| Konu: | Sosyal Sigortalar ve Genel Sağlık Sigortası Kanunu ile Bazı Kanunlarda Değişiklik Yapılmasına Dair Kanun Teklifi münasebetiyle |
| Yasama Yılı: | 3 |
| Birleşim: | 44 |
| Tarih: | 07.01.2025 |
SAĞLIK, AİLE, ÇALIŞMA VE SOSYAL İŞLER KOMİSYONU BAŞKAN VEKİLİ ORHAN ATEŞ (Bayburt) - Sayın Başkan, değerli milletvekilleri; Genel Kurulu saygıyla selamlıyorum.
1'inci, 14'üncü, 16'ncı, 17'nci maddelerle ilgili soruların cevabını şimdi arz edeceğim.

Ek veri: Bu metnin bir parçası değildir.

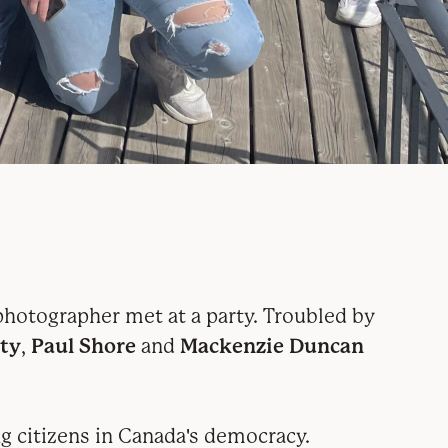
hotographer met at a party. Troubled by
ty
,
Paul Shore
and
Mackenzie Duncan
ng citizens in Canada's democracy
.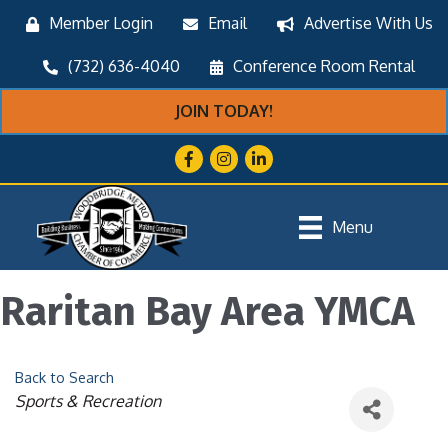
Member Login
Email
Advertise With Us
(732) 636-4040
Conference Room Rental
JOIN TODAY!
Facebook
Instagram
LinkedIn
Menu
Raritan Bay Area YMCA
Back to Search
Categories
Sports & Recreation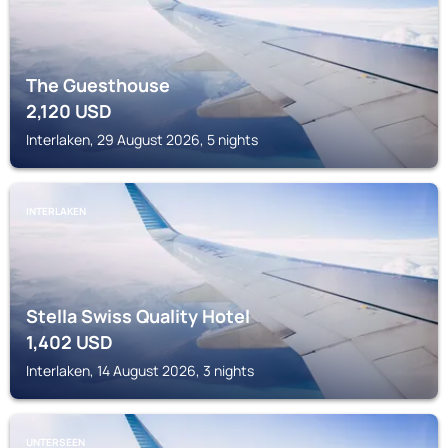
The Guesthouse
2,120
USD
Interlaken, 29 August 2026, 5 nights
INTERLAKEN
Stella Swiss Quality Hotel
1,402
USD
Interlaken, 14 August 2026, 3 nights
UNTERSEEN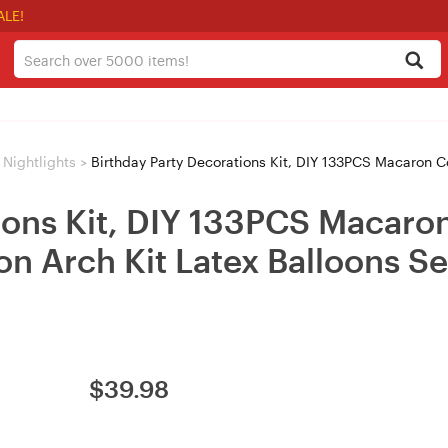
ALE!
Nightlights
>
Birthday Party Decorations Kit, DIY 133PCS Macaron Coffee Blue Balloon Arch 
ions Kit, DIY 133PCS Macaron
oon Arch Kit Latex Balloons S
$
39.98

Bu maddelerde yapılan düzenlemeyle, engelli bireylerin emeklilik süreçlerinde standartların birleştirilmesi sosyal adaleti güçlendirecek ve engelli bireylerin karşılaştığı sorunlar büyük ölçüde çözüme kavuşturulacaktır. Bu düzenleme mevcut sorunların çözümünde önemli bir başlangıç olacaktır. Ayrıca, iş gücüne katılımı artırmak için gelecekte kapsamlı bir çalışma yapılması planlanmaktadır.
Yine, engelli raporlarıyla ilgili bir soru vardı. 2008 öncesi raporlarda herhangi bir hak kaybı olmayacaktır. Yine, rapor alan fakat emeklilik gibi herhangi bir hakkı olmayan yurttaşlarımızda da bir hak kaybı oluşturmayacaktır.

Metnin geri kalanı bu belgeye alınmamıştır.